WHAT TO WORK ON.
Reproduce word for word the passage of the mortgage assistance article below that begins with the words containing "Homeowners are eligible" and ends with "area median income.".

TEXT SECTION.
──────

COLORADO SPRINGS, Colo. (KRDO) — State officials created a program to help tenants who struggled to pay rent during the COVID-19 pandemic, and now a similar program is in place for homeowners.
The program, under the Department of Local Affairs, is called the Colorado Emergency Mortgage Assistance Program and has $175 million to allocate through the end of 2026.
Homeowners are eligible to apply if they experienced a financial hardship related to the COVID-19 pandemic after Jan. 1, 2020 and have incomes equal to or less than 100% of their county’s area median income.
The state said that 750 homeowners have received assistance so far, including 106 in El Paso County with 300 more cases pending; the average homeowner award is $9,000 and the maximum is $40,000.
Randi Davis, an administrator of the program in El Paso County, said that the state is currently processing applications from February and March, so we could be seeing just the tip of the iceberg — because experts have said that a rising foreclosure rate is a sign that the area’s hot housing market is about to cool off.
“The program actually started last fall,” said Davis, who works for the Rocky Mountain Community Land Trust, an agency that counsels first-time homebuyers and helps potential buyers find affordable housing. “But in most places, you had to apply online. Now we have a local office that can help people navigate the process.”

──────

DATA TO EXAMINE.
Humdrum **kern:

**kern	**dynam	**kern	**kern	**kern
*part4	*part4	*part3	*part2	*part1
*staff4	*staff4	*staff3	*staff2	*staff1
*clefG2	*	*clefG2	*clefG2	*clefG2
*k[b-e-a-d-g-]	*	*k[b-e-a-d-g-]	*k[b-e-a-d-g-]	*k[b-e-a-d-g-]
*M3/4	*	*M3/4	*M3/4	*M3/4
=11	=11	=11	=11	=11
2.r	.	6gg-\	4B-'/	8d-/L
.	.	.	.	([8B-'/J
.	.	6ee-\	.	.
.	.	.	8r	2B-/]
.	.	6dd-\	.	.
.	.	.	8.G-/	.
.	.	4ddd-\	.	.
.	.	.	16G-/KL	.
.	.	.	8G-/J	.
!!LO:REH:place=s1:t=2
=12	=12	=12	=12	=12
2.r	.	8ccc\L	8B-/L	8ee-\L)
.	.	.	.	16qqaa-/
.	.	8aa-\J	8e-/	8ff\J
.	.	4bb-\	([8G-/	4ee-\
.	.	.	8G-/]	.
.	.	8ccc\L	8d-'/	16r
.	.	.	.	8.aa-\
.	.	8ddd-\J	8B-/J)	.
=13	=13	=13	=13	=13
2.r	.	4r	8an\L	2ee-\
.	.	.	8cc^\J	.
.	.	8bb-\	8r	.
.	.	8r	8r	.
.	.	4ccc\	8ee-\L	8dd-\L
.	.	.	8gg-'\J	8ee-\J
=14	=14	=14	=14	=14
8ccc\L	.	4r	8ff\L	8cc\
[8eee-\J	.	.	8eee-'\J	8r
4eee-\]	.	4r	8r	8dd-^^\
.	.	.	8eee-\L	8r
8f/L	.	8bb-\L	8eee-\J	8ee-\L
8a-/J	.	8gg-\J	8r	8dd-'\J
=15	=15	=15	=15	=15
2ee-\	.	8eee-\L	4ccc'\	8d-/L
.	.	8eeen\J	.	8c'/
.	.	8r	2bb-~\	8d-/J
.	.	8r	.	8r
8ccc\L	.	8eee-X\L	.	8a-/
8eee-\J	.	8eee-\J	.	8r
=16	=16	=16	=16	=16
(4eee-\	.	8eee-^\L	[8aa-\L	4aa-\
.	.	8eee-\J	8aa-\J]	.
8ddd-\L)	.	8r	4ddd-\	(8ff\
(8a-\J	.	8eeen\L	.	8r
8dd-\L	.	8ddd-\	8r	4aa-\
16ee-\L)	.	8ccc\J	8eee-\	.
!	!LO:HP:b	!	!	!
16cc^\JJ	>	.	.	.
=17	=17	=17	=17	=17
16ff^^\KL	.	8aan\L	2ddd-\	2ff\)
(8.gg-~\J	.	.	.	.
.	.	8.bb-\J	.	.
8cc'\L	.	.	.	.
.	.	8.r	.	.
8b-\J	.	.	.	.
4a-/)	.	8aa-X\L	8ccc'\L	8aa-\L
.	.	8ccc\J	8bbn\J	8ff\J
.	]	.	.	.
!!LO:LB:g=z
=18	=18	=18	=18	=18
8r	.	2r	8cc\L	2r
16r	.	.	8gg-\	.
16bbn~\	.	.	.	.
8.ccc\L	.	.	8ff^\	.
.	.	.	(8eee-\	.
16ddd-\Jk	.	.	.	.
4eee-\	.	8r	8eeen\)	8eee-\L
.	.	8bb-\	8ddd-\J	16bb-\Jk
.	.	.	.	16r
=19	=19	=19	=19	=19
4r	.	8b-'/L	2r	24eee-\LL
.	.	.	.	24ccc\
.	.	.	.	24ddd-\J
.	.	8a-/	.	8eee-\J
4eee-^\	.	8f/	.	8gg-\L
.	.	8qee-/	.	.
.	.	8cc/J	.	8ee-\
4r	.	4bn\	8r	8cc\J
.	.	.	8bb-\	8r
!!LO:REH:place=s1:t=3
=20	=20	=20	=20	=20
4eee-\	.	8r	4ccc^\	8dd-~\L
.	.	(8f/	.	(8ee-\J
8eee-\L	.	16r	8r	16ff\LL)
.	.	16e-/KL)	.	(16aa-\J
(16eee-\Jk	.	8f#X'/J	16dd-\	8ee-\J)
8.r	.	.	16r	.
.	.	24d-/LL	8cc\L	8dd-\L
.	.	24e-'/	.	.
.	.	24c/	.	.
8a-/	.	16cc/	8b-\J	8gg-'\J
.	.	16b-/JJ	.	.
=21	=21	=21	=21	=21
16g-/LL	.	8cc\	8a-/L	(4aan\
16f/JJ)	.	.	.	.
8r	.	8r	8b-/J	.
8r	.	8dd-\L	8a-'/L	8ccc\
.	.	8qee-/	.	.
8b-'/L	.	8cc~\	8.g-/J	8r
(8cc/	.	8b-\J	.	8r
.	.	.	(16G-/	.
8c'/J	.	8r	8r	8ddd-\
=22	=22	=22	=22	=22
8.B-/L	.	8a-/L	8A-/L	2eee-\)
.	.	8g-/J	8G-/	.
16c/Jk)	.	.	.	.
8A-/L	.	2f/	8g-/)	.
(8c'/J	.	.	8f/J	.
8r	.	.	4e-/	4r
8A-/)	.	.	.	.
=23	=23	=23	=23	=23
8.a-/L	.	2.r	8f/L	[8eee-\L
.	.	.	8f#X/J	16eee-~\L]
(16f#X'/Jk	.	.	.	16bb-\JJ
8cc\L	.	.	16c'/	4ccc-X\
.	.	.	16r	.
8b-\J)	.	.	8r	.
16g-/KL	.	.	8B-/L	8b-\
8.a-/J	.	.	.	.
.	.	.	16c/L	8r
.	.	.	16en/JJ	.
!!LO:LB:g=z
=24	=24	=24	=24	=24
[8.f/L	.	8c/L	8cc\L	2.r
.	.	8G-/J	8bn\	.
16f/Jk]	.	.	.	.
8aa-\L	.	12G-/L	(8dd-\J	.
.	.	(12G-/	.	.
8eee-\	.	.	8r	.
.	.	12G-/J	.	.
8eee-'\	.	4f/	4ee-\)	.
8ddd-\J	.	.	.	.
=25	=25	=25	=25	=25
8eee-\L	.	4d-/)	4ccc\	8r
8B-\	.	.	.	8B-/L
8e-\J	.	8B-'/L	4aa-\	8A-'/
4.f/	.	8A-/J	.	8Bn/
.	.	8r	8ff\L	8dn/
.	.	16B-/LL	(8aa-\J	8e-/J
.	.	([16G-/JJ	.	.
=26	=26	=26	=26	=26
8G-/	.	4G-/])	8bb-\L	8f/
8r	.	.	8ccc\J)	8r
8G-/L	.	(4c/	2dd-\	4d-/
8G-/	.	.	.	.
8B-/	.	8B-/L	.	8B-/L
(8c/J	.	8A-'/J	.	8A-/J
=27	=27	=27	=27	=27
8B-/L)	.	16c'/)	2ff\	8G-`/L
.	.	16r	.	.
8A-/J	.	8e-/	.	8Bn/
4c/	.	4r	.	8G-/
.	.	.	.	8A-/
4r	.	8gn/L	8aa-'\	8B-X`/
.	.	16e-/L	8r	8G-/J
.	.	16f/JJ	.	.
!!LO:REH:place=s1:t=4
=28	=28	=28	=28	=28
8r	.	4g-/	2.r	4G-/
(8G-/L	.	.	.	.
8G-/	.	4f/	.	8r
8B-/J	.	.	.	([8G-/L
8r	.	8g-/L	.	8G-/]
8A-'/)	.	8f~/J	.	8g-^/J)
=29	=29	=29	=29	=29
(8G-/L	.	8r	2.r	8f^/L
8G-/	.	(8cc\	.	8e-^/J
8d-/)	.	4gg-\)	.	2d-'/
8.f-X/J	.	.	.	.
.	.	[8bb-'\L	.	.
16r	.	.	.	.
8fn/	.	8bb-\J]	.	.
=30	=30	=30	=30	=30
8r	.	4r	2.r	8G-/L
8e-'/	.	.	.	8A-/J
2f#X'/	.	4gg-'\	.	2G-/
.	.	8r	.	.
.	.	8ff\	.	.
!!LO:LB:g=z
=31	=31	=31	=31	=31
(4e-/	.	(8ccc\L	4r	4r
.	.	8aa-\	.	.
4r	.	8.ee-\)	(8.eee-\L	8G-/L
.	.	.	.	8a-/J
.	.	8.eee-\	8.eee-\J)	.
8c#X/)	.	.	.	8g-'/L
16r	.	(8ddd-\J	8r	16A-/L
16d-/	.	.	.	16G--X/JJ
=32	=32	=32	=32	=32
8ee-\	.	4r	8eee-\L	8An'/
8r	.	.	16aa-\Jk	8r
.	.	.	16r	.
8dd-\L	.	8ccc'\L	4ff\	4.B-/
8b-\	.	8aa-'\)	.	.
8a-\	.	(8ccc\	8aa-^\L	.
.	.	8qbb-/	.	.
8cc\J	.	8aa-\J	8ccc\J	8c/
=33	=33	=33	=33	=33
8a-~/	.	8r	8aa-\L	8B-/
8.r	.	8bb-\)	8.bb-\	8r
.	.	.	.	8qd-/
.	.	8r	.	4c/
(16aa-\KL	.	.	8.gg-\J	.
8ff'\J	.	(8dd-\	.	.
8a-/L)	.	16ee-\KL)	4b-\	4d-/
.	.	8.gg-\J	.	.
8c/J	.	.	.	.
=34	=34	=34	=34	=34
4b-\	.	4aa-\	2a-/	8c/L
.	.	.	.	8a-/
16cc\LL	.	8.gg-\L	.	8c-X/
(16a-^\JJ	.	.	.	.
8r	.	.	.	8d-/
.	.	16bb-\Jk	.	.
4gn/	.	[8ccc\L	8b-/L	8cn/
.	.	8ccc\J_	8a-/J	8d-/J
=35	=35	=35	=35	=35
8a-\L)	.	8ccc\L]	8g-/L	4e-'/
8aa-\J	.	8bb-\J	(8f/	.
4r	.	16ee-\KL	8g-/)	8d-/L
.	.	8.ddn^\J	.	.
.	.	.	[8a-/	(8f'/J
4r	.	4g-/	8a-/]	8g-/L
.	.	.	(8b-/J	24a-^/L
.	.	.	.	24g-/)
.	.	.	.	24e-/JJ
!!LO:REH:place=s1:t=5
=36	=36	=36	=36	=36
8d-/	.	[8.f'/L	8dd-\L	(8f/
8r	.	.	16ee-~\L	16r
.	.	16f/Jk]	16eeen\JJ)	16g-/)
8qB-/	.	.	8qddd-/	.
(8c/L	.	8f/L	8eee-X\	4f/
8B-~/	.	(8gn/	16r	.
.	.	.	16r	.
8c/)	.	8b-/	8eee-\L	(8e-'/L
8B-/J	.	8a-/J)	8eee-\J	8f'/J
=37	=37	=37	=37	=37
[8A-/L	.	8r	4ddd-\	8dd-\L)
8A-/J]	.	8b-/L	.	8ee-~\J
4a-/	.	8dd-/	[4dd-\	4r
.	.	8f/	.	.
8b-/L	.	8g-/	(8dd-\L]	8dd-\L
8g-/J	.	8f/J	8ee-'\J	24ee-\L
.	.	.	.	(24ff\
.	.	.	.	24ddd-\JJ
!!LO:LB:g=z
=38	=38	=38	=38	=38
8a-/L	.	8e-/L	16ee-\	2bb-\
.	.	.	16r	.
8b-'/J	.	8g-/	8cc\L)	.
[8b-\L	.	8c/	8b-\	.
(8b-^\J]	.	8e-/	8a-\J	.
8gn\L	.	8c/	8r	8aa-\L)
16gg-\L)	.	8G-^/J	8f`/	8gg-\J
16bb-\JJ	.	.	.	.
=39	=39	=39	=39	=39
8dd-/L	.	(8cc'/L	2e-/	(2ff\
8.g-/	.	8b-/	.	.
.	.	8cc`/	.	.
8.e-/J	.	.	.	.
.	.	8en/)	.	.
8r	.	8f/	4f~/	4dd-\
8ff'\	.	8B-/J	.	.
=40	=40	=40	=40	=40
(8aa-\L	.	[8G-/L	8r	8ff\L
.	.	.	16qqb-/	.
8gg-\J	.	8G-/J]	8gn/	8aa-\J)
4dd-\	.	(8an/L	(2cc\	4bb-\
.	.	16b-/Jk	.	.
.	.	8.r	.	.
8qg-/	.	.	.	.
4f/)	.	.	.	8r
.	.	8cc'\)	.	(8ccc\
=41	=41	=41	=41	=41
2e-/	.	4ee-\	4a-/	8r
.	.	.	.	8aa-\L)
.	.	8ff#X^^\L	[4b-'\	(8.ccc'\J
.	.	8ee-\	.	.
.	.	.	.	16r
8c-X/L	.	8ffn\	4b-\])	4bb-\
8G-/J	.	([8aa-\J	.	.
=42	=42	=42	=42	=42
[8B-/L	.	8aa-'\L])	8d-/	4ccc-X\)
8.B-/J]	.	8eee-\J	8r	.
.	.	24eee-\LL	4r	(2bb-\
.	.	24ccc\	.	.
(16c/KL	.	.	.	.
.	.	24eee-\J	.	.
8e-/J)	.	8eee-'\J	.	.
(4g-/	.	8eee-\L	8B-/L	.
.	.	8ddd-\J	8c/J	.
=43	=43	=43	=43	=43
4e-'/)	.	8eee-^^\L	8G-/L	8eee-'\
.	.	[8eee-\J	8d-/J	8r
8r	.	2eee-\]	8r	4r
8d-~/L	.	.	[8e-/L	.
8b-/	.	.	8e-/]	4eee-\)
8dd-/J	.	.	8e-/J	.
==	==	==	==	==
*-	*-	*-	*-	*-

──────

SOLVED EXERCISE.
Homeowners are eligible to apply if they experienced a financial hardship related to the COVID-19 pandemic after Jan. 1, 2020 and have incomes equal to or less than 100% of their county’s area median income.